### WORK ITEM
Every record that follows is to be copied exactly, with the pictures omitted.

----

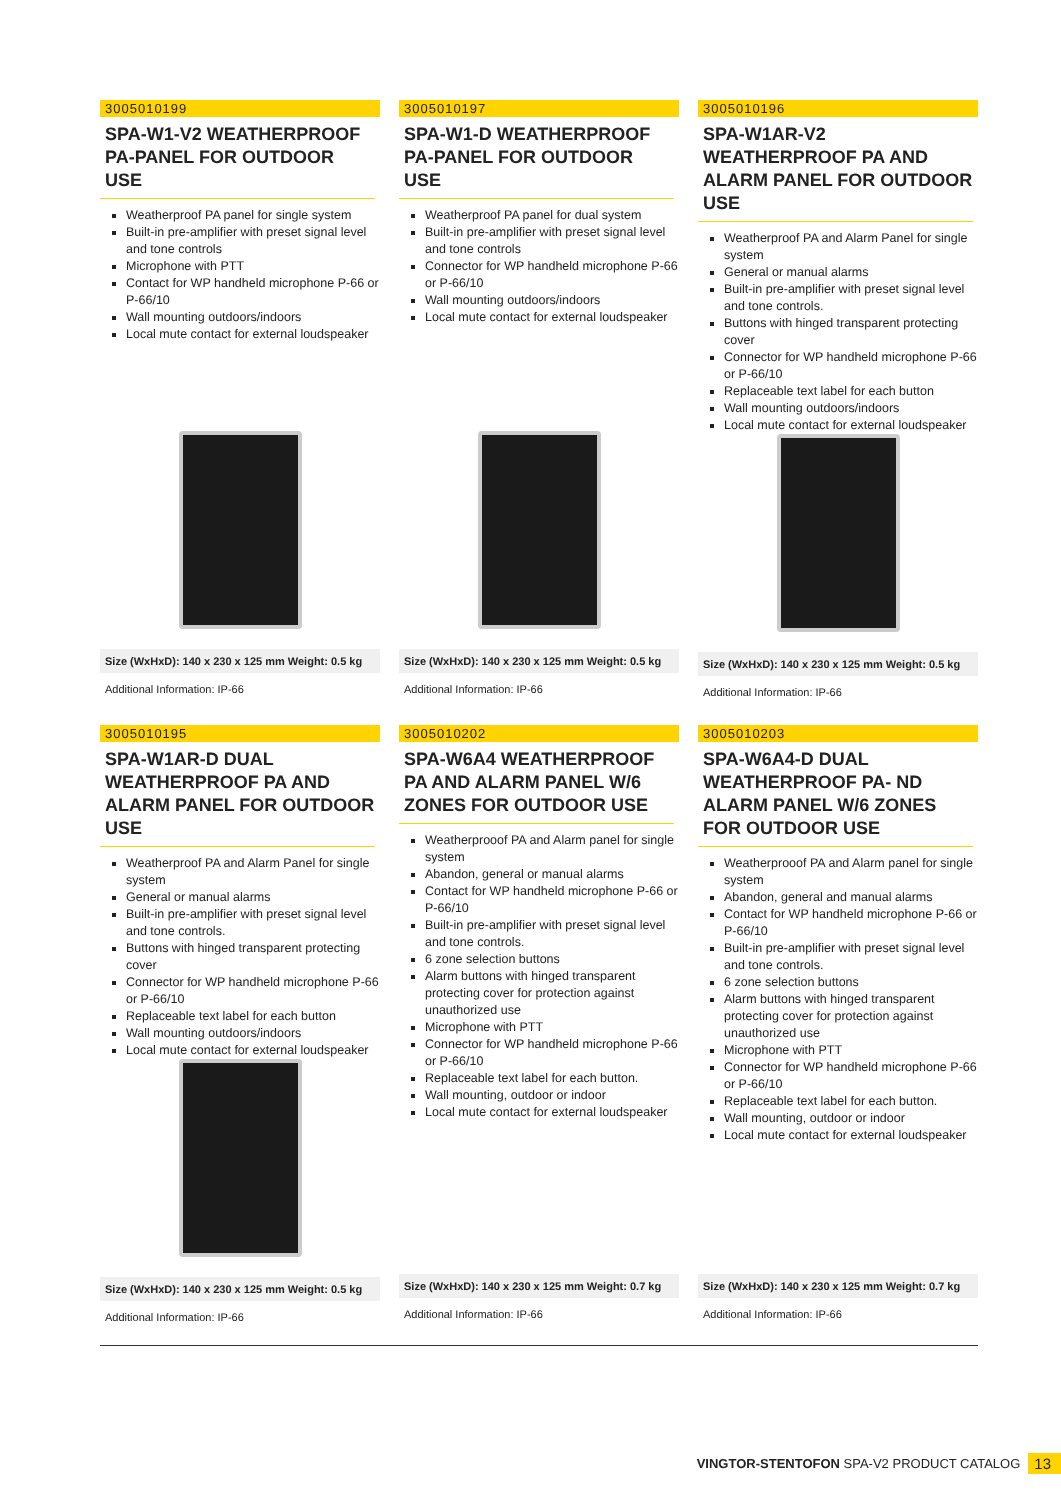3005010199
SPA-W1-V2 WEATHERPROOF PA-PANEL FOR OUTDOOR USE
Weatherproof PA panel for single system
Built-in pre-amplifier with preset signal level and tone controls
Microphone with PTT
Contact for WP handheld microphone P-66 or P-66/10
Wall mounting outdoors/indoors
Local mute contact for external loudspeaker
Size (WxHxD): 140 x 230 x 125 mm Weight: 0.5 kg
Additional Information: IP-66
3005010197
SPA-W1-D WEATHERPROOF PA-PANEL FOR OUTDOOR USE
Weatherproof PA panel for dual system
Built-in pre-amplifier with preset signal level and tone controls
Connector for WP handheld microphone P-66 or P-66/10
Wall mounting outdoors/indoors
Local mute contact for external loudspeaker
Size (WxHxD): 140 x 230 x 125 mm Weight: 0.5 kg
Additional Information: IP-66
3005010196
SPA-W1AR-V2 WEATHERPROOF PA AND ALARM PANEL FOR OUTDOOR USE
Weatherproof PA and Alarm Panel for single system
General or manual alarms
Built-in pre-amplifier with preset signal level and tone controls.
Buttons with hinged transparent protecting cover
Connector for WP handheld microphone P-66 or P-66/10
Replaceable text label for each button
Wall mounting outdoors/indoors
Local mute contact for external loudspeaker
Size (WxHxD): 140 x 230 x 125 mm Weight: 0.5 kg
Additional Information: IP-66
3005010195
SPA-W1AR-D DUAL WEATHERPROOF PA AND ALARM PANEL FOR OUTDOOR USE
Weatherproof PA and Alarm Panel for single system
General or manual alarms
Built-in pre-amplifier with preset signal level and tone controls.
Buttons with hinged transparent protecting cover
Connector for WP handheld microphone P-66 or P-66/10
Replaceable text label for each button
Wall mounting outdoors/indoors
Local mute contact for external loudspeaker
Size (WxHxD): 140 x 230 x 125 mm Weight: 0.5 kg
Additional Information: IP-66
3005010202
SPA-W6A4 WEATHERPROOF PA AND ALARM PANEL W/6 ZONES FOR OUTDOOR USE
Weatherprooof PA and Alarm panel for single system
Abandon, general or manual alarms
Contact for WP handheld microphone P-66 or P-66/10
Built-in pre-amplifier with preset signal level and tone controls.
6 zone selection buttons
Alarm buttons with hinged transparent protecting cover for protection against unauthorized use
Microphone with PTT
Connector for WP handheld microphone P-66 or P-66/10
Replaceable text label for each button.
Wall mounting, outdoor or indoor
Local mute contact for external loudspeaker
Size (WxHxD): 140 x 230 x 125 mm Weight: 0.7 kg
Additional Information: IP-66
3005010203
SPA-W6A4-D DUAL WEATHERPROOF PA- ND ALARM PANEL W/6 ZONES FOR OUTDOOR USE
Weatherprooof PA and Alarm panel for single system
Abandon, general and manual alarms
Contact for WP handheld microphone P-66 or P-66/10
Built-in pre-amplifier with preset signal level and tone controls.
6 zone selection buttons
Alarm buttons with hinged transparent protecting cover for protection against unauthorized use
Microphone with PTT
Connector for WP handheld microphone P-66 or P-66/10
Replaceable text label for each button.
Wall mounting, outdoor or indoor
Local mute contact for external loudspeaker
Size (WxHxD): 140 x 230 x 125 mm Weight: 0.7 kg
Additional Information: IP-66
VINGTOR-STENTOFON SPA-V2 PRODUCT CATALOG 13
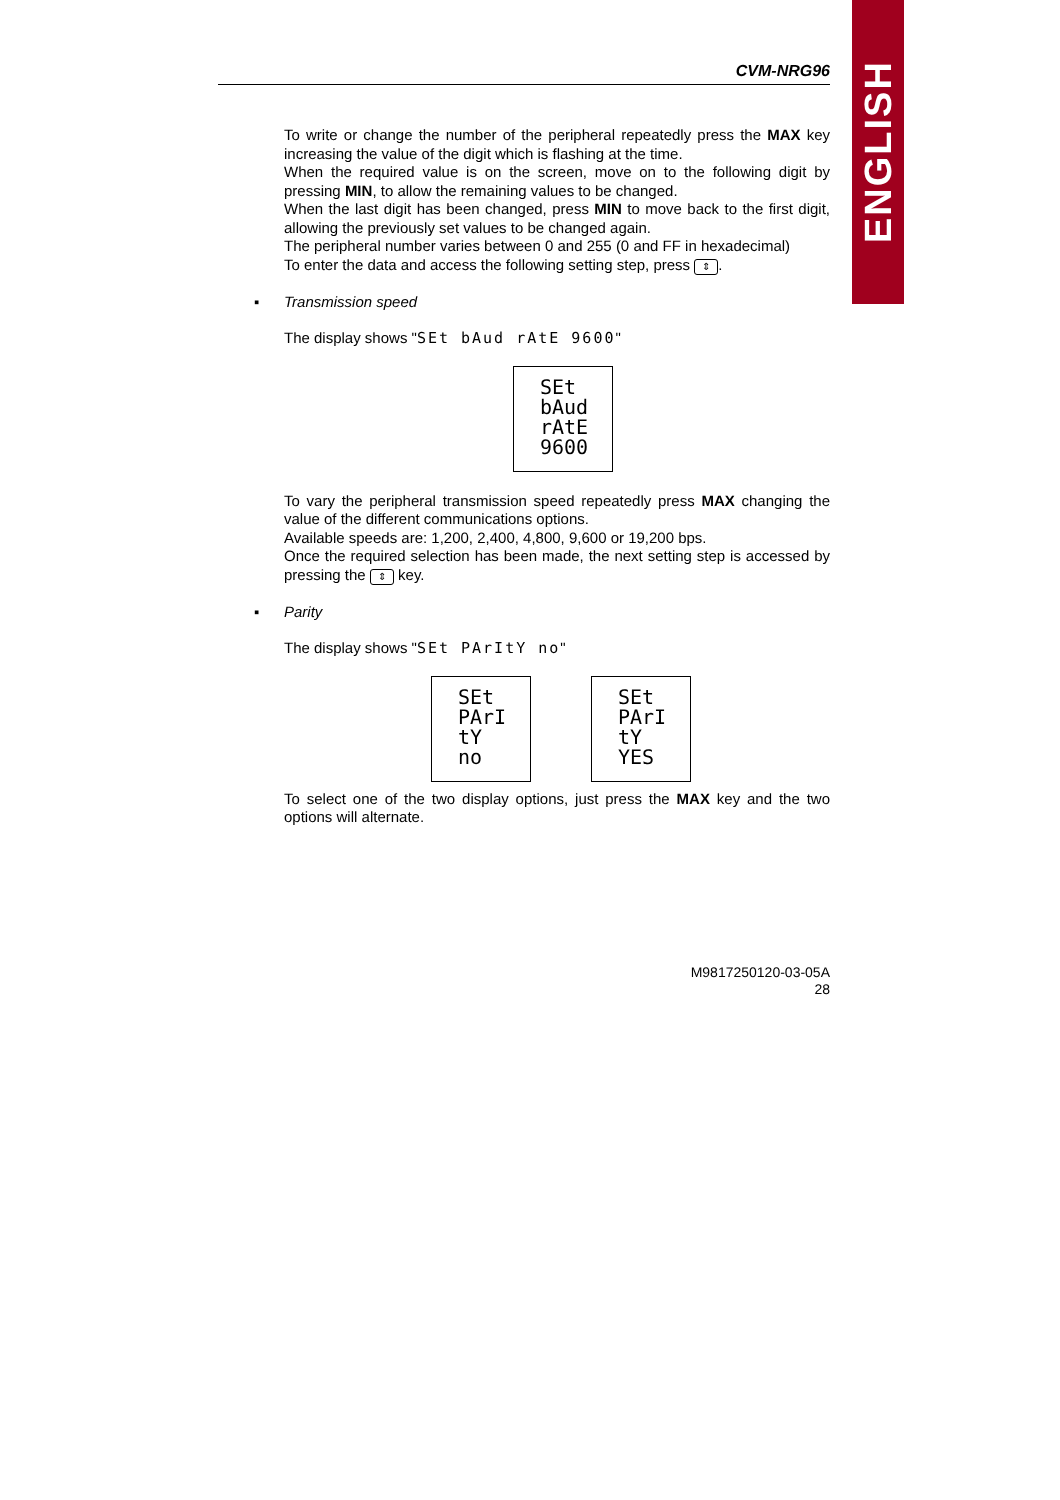ENGLISH
CVM-NRG96
To write or change the number of the peripheral repeatedly press the MAX key increasing the value of the digit which is flashing at the time.
When the required value is on the screen, move on to the following digit by pressing MIN, to allow the remaining values to be changed.
When the last digit has been changed, press MIN to move back to the first digit, allowing the previously set values to be changed again.
The peripheral number varies between 0 and 255 (0 and FF in hexadecimal)
To enter the data and access the following setting step, press ⇕.
▪ Transmission speed
The display shows "SEt bAud rAtE 9600"
SEt
bAud
rAtE
9600
To vary the peripheral transmission speed repeatedly press MAX changing the value of the different communications options.
Available speeds are: 1,200, 2,400, 4,800, 9,600 or 19,200 bps.
Once the required selection has been made, the next setting step is accessed by pressing the ⇕ key.
▪ Parity
The display shows "SEt PArItY no"
SEt
PArI
tY
no
SEt
PArI
tY
YES
To select one of the two display options, just press the MAX key and the two options will alternate.
M9817250120-03-05A
28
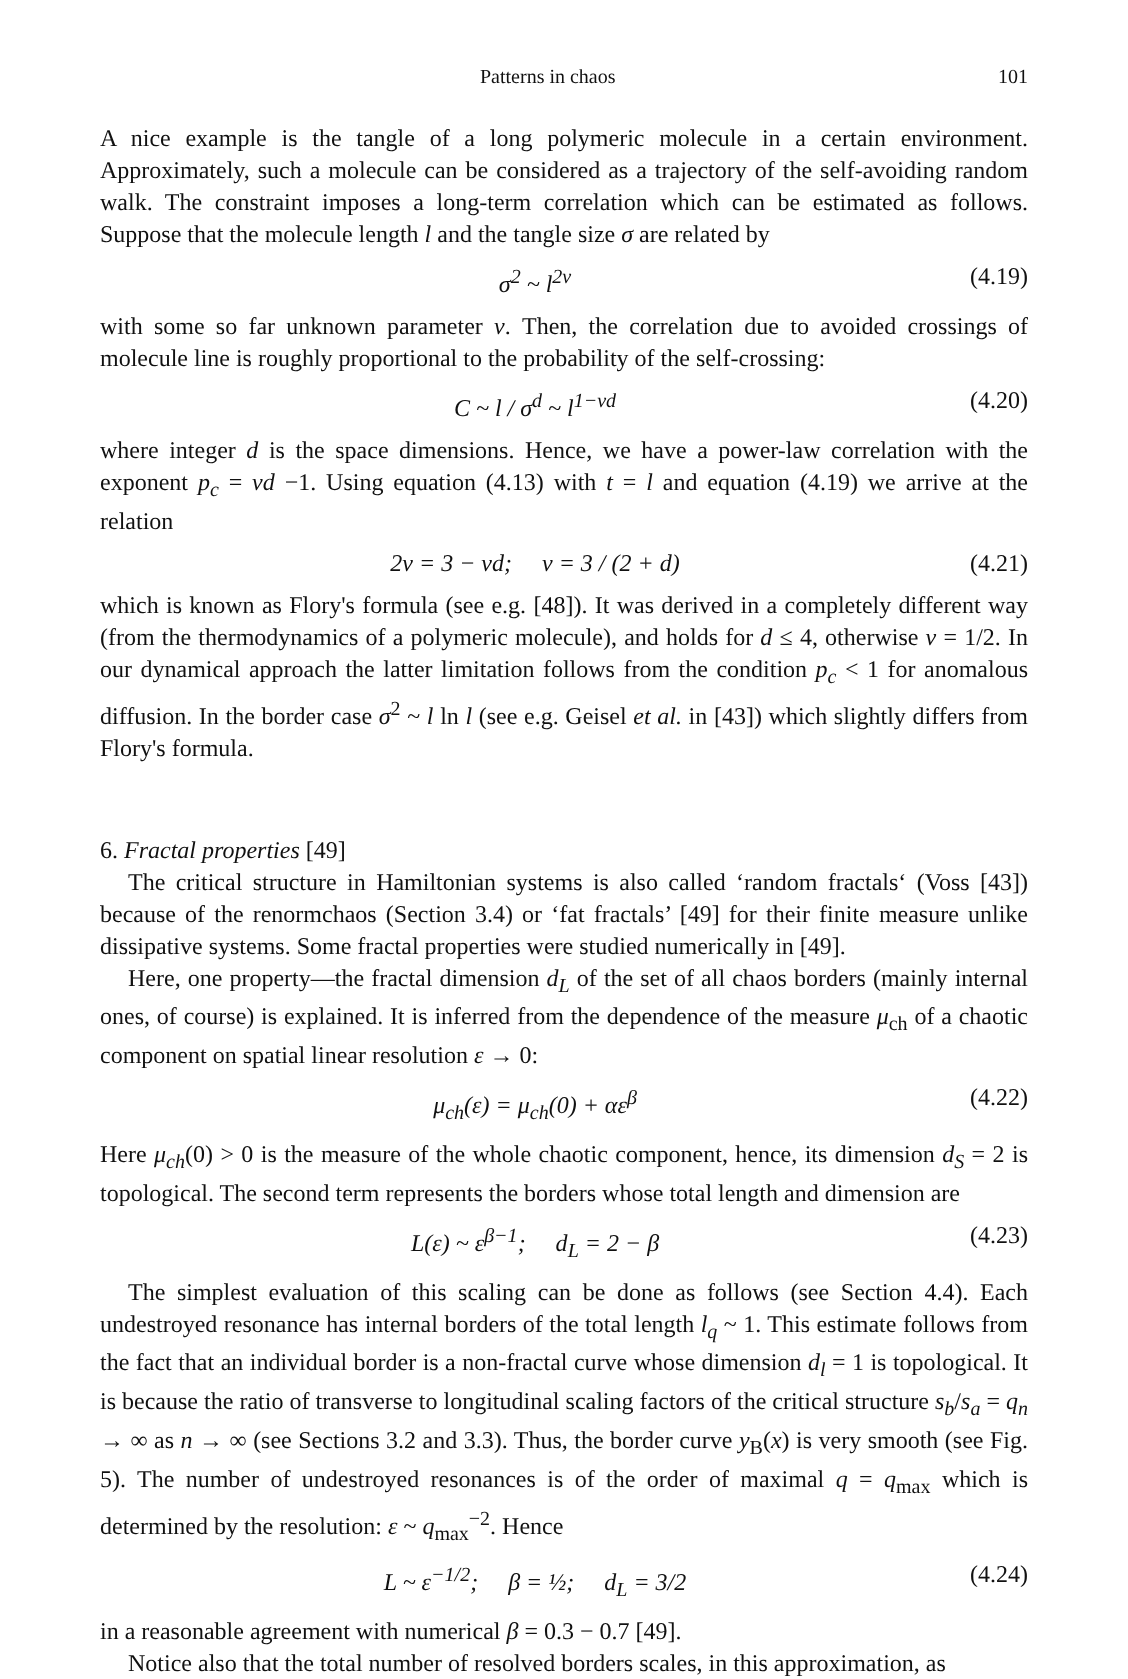Patterns in chaos 101
A nice example is the tangle of a long polymeric molecule in a certain environment. Approximately, such a molecule can be considered as a trajectory of the self-avoiding random walk. The constraint imposes a long-term correlation which can be estimated as follows. Suppose that the molecule length l and the tangle size σ are related by
σ<sup>2</sup> ~ l<sup>2ν</sup> (4.19)
with some so far unknown parameter ν. Then, the correlation due to avoided crossings of molecule line is roughly proportional to the probability of the self-crossing:
C ~ l / σ<sup>d</sup> ~ l<sup>1−νd</sup> (4.20)
where integer d is the space dimensions. Hence, we have a power-law correlation with the exponent p<sub>c</sub> = νd −1. Using equation (4.13) with t = l and equation (4.19) we arrive at the relation
2ν = 3 − νd; ν = 3 / (2 + d) (4.21)
which is known as Flory's formula (see e.g. [48]). It was derived in a completely different way (from the thermodynamics of a polymeric molecule), and holds for d ≤ 4, otherwise ν = 1/2. In our dynamical approach the latter limitation follows from the condition p<sub>c</sub> < 1 for anomalous diffusion. In the border case σ<sup>2</sup> ~ l ln l (see e.g. Geisel et al. in [43]) which slightly differs from Flory's formula.
6. Fractal properties [49]
The critical structure in Hamiltonian systems is also called ‘random fractals‘ (Voss [43]) because of the renormchaos (Section 3.4) or ‘fat fractals’ [49] for their finite measure unlike dissipative systems. Some fractal properties were studied numerically in [49].
Here, one property—the fractal dimension d<sub>L</sub> of the set of all chaos borders (mainly internal ones, of course) is explained. It is inferred from the dependence of the measure μ<sub>ch</sub> of a chaotic component on spatial linear resolution ε → 0:
μ<sub>ch</sub>(ε) = μ<sub>ch</sub>(0) + αε<sup>β</sup> (4.22)
Here μ<sub>ch</sub>(0) > 0 is the measure of the whole chaotic component, hence, its dimension d<sub>S</sub> = 2 is topological. The second term represents the borders whose total length and dimension are
L(ε) ~ ε<sup>β−1</sup>; d<sub>L</sub> = 2 − β (4.23)
The simplest evaluation of this scaling can be done as follows (see Section 4.4). Each undestroyed resonance has internal borders of the total length l<sub>q</sub> ~ 1. This estimate follows from the fact that an individual border is a non-fractal curve whose dimension d<sub>l</sub> = 1 is topological. It is because the ratio of transverse to longitudinal scaling factors of the critical structure s<sub>b</sub>/s<sub>a</sub> = q<sub>n</sub> → ∞ as n → ∞ (see Sections 3.2 and 3.3). Thus, the border curve y<sub>B</sub>(x) is very smooth (see Fig. 5). The number of undestroyed resonances is of the order of maximal q = q<sub>max</sub> which is determined by the resolution: ε ~ q<sub>max</sub><sup>−2</sup>. Hence
L ~ ε<sup>−1/2</sup>; β = ½; d<sub>L</sub> = 3/2 (4.24)
in a reasonable agreement with numerical β = 0.3 − 0.7 [49].
Notice also that the total number of resolved borders scales, in this approximation, as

----

### WRITTEN RESPONSE
3005010199
SPA-W1-V2 WEATHERPROOF PA-PANEL FOR OUTDOOR USE
Weatherproof PA panel for single system
Built-in pre-amplifier with preset signal level and tone controls
Microphone with PTT
Contact for WP handheld microphone P-66 or P-66/10
Wall mounting outdoors/indoors
Local mute contact for external loudspeaker
Size (WxHxD): 140 x 230 x 125 mm Weight: 0.5 kg
Additional Information: IP-66
3005010197
SPA-W1-D WEATHERPROOF PA-PANEL FOR OUTDOOR USE
Weatherproof PA panel for dual system
Built-in pre-amplifier with preset signal level and tone controls
Connector for WP handheld microphone P-66 or P-66/10
Wall mounting outdoors/indoors
Local mute contact for external loudspeaker
Size (WxHxD): 140 x 230 x 125 mm Weight: 0.5 kg
Additional Information: IP-66
3005010196
SPA-W1AR-V2 WEATHERPROOF PA AND ALARM PANEL FOR OUTDOOR USE
Weatherproof PA and Alarm Panel for single system
General or manual alarms
Built-in pre-amplifier with preset signal level and tone controls.
Buttons with hinged transparent protecting cover
Connector for WP handheld microphone P-66 or P-66/10
Replaceable text label for each button
Wall mounting outdoors/indoors
Local mute contact for external loudspeaker
Size (WxHxD): 140 x 230 x 125 mm Weight: 0.5 kg
Additional Information: IP-66
3005010195
SPA-W1AR-D DUAL WEATHERPROOF PA AND ALARM PANEL FOR OUTDOOR USE
Weatherproof PA and Alarm Panel for single system
General or manual alarms
Built-in pre-amplifier with preset signal level and tone controls.
Buttons with hinged transparent protecting cover
Connector for WP handheld microphone P-66 or P-66/10
Replaceable text label for each button
Wall mounting outdoors/indoors
Local mute contact for external loudspeaker
Size (WxHxD): 140 x 230 x 125 mm Weight: 0.5 kg
Additional Information: IP-66
3005010202
SPA-W6A4 WEATHERPROOF PA AND ALARM PANEL W/6 ZONES FOR OUTDOOR USE
Weatherprooof PA and Alarm panel for single system
Abandon, general or manual alarms
Contact for WP handheld microphone P-66 or P-66/10
Built-in pre-amplifier with preset signal level and tone controls.
6 zone selection buttons
Alarm buttons with hinged transparent protecting cover for protection against unauthorized use
Microphone with PTT
Connector for WP handheld microphone P-66 or P-66/10
Replaceable text label for each button.
Wall mounting, outdoor or indoor
Local mute contact for external loudspeaker
Size (WxHxD): 140 x 230 x 125 mm Weight: 0.7 kg
Additional Information: IP-66
3005010203
SPA-W6A4-D DUAL WEATHERPROOF PA- ND ALARM PANEL W/6 ZONES FOR OUTDOOR USE
Weatherprooof PA and Alarm panel for single system
Abandon, general and manual alarms
Contact for WP handheld microphone P-66 or P-66/10
Built-in pre-amplifier with preset signal level and tone controls.
6 zone selection buttons
Alarm buttons with hinged transparent protecting cover for protection against unauthorized use
Microphone with PTT
Connector for WP handheld microphone P-66 or P-66/10
Replaceable text label for each button.
Wall mounting, outdoor or indoor
Local mute contact for external loudspeaker
Size (WxHxD): 140 x 230 x 125 mm Weight: 0.7 kg
Additional Information: IP-66
VINGTOR-STENTOFON SPA-V2 PRODUCT CATALOG 13
ENGLISH
CVM-NRG96
To write or change the number of the peripheral repeatedly press the MAX key increasing the value of the digit which is flashing at the time.
When the required value is on the screen, move on to the following digit by pressing MIN, to allow the remaining values to be changed.
When the last digit has been changed, press MIN to move back to the first digit, allowing the previously set values to be changed again.
The peripheral number varies between 0 and 255 (0 and FF in hexadecimal)
To enter the data and access the following setting step, press ⇕.
▪ Transmission speed
The display shows "SEt bAud rAtE 9600"
SEt
bAud
rAtE
9600
To vary the peripheral transmission speed repeatedly press MAX changing the value of the different communications options.
Available speeds are: 1,200, 2,400, 4,800, 9,600 or 19,200 bps.
Once the required selection has been made, the next setting step is accessed by pressing the ⇕ key.
▪ Parity
The display shows "SEt PArItY no"
SEt
PArI
tY
no
SEt
PArI
tY
YES
To select one of the two display options, just press the MAX key and the two options will alternate.
M9817250120-03-05A
28
Patterns in chaos 101
A nice example is the tangle of a long polymeric molecule in a certain environment. Approximately, such a molecule can be considered as a trajectory of the self-avoiding random walk. The constraint imposes a long-term correlation which can be estimated as follows. Suppose that the molecule length l and the tangle size σ are related by
σ<sup>2</sup> ~ l<sup>2ν</sup> (4.19)
with some so far unknown parameter ν. Then, the correlation due to avoided crossings of molecule line is roughly proportional to the probability of the self-crossing:
C ~ l / σ<sup>d</sup> ~ l<sup>1−νd</sup> (4.20)
where integer d is the space dimensions. Hence, we have a power-law correlation with the exponent p<sub>c</sub> = νd −1. Using equation (4.13) with t = l and equation (4.19) we arrive at the relation
2ν = 3 − νd; ν = 3 / (2 + d) (4.21)
which is known as Flory's formula (see e.g. [48]). It was derived in a completely different way (from the thermodynamics of a polymeric molecule), and holds for d ≤ 4, otherwise ν = 1/2. In our dynamical approach the latter limitation follows from the condition p<sub>c</sub> < 1 for anomalous diffusion. In the border case σ<sup>2</sup> ~ l ln l (see e.g. Geisel et al. in [43]) which slightly differs from Flory's formula.
6. Fractal properties [49]
The critical structure in Hamiltonian systems is also called ‘random fractals‘ (Voss [43]) because of the renormchaos (Section 3.4) or ‘fat fractals’ [49] for their finite measure unlike dissipative systems. Some fractal properties were studied numerically in [49].
Here, one property—the fractal dimension d<sub>L</sub> of the set of all chaos borders (mainly internal ones, of course) is explained. It is inferred from the dependence of the measure μ<sub>ch</sub> of a chaotic component on spatial linear resolution ε → 0:
μ<sub>ch</sub>(ε) = μ<sub>ch</sub>(0) + αε<sup>β</sup> (4.22)
Here μ<sub>ch</sub>(0) > 0 is the measure of the whole chaotic component, hence, its dimension d<sub>S</sub> = 2 is topological. The second term represents the borders whose total length and dimension are
L(ε) ~ ε<sup>β−1</sup>; d<sub>L</sub> = 2 − β (4.23)
The simplest evaluation of this scaling can be done as follows (see Section 4.4). Each undestroyed resonance has internal borders of the total length l<sub>q</sub> ~ 1. This estimate follows from the fact that an individual border is a non-fractal curve whose dimension d<sub>l</sub> = 1 is topological. It is because the ratio of transverse to longitudinal scaling factors of the critical structure s<sub>b</sub>/s<sub>a</sub> = q<sub>n</sub> → ∞ as n → ∞ (see Sections 3.2 and 3.3). Thus, the border curve y<sub>B</sub>(x) is very smooth (see Fig. 5). The number of undestroyed resonances is of the order of maximal q = q<sub>max</sub> which is determined by the resolution: ε ~ q<sub>max</sub><sup>−2</sup>. Hence
L ~ ε<sup>−1/2</sup>; β = ½; d<sub>L</sub> = 3/2 (4.24)
in a reasonable agreement with numerical β = 0.3 − 0.7 [49].
Notice also that the total number of resolved borders scales, in this approximation, as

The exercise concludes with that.